24
Shoutout to the tech who showed me a better way to strip coax in a crawlspace
I was out on a job in Springfield last Tuesday, working on a new build where the builder had buried the lines under like 3 inches of spray foam. Total nightmare. I was fighting with my regular stripper, cussing up a storm, and this older tech who was running fiber in the same basement just shook his head. He came over, handed me this little Klein tool I had never seen before, and showed me how to cut the jacket without nicking the braid. First try came out perfect, no stray strands. It took me maybe 30 seconds total instead of the 5 minutes of frustration I had before. Why do the newer training videos skip over these little tricks? Has anyone else found a tool or trick that totally changed how you handle a common job?
4 comments
Log in to join the discussion
Log In4 Comments
murphy.tessa1mo ago
And YES @hayden_craig95 you are so right about having a spare in the truck because I learned that the hard way too. I was up on a ladder running a line for a security camera and my stripper just fell right out of my hand, bounced off the gutter, and landed in a bush.
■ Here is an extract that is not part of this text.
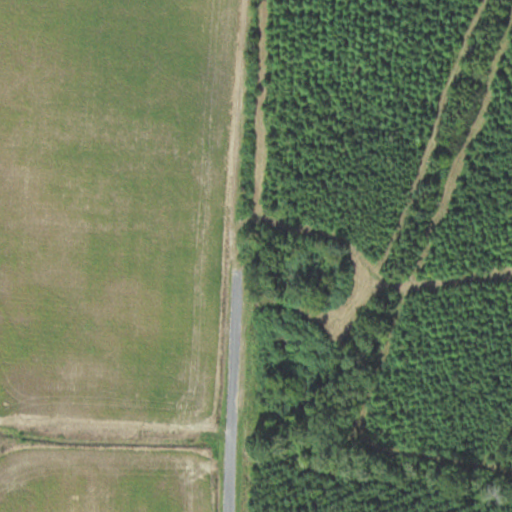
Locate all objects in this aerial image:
road: (232, 390)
Took me 20 minutes to find it and another 10 just to get the jacket off without mangling the whole cable. The Klein is the only thing that works for me now, I even use it on RG6 and it just slices through clean every time. It is wild how the training vids act like everyone already knows these basics but then you are stuck in an attic picking braid out of your teeth.
7
the_susan1mo ago
The Klein part number on that tool is 11055. I bought three of them after I saw one. You can get them at any supply house for like 12 bucks. It is a total game changer. Why the training videos skip this stuff I have no idea. Maybe they just assume everyone already knows. But then you end up with guys like me slicing braid for 20 minutes in an attic. Classic.
4
hayden_craig951mo ago
Grabbed one after a buddy let me try his and it saved me so much headache on a rough splice job. Seriously cut my time in half on a hot roof that day. Now I keep one in my pouch and a spare in the truck just in case.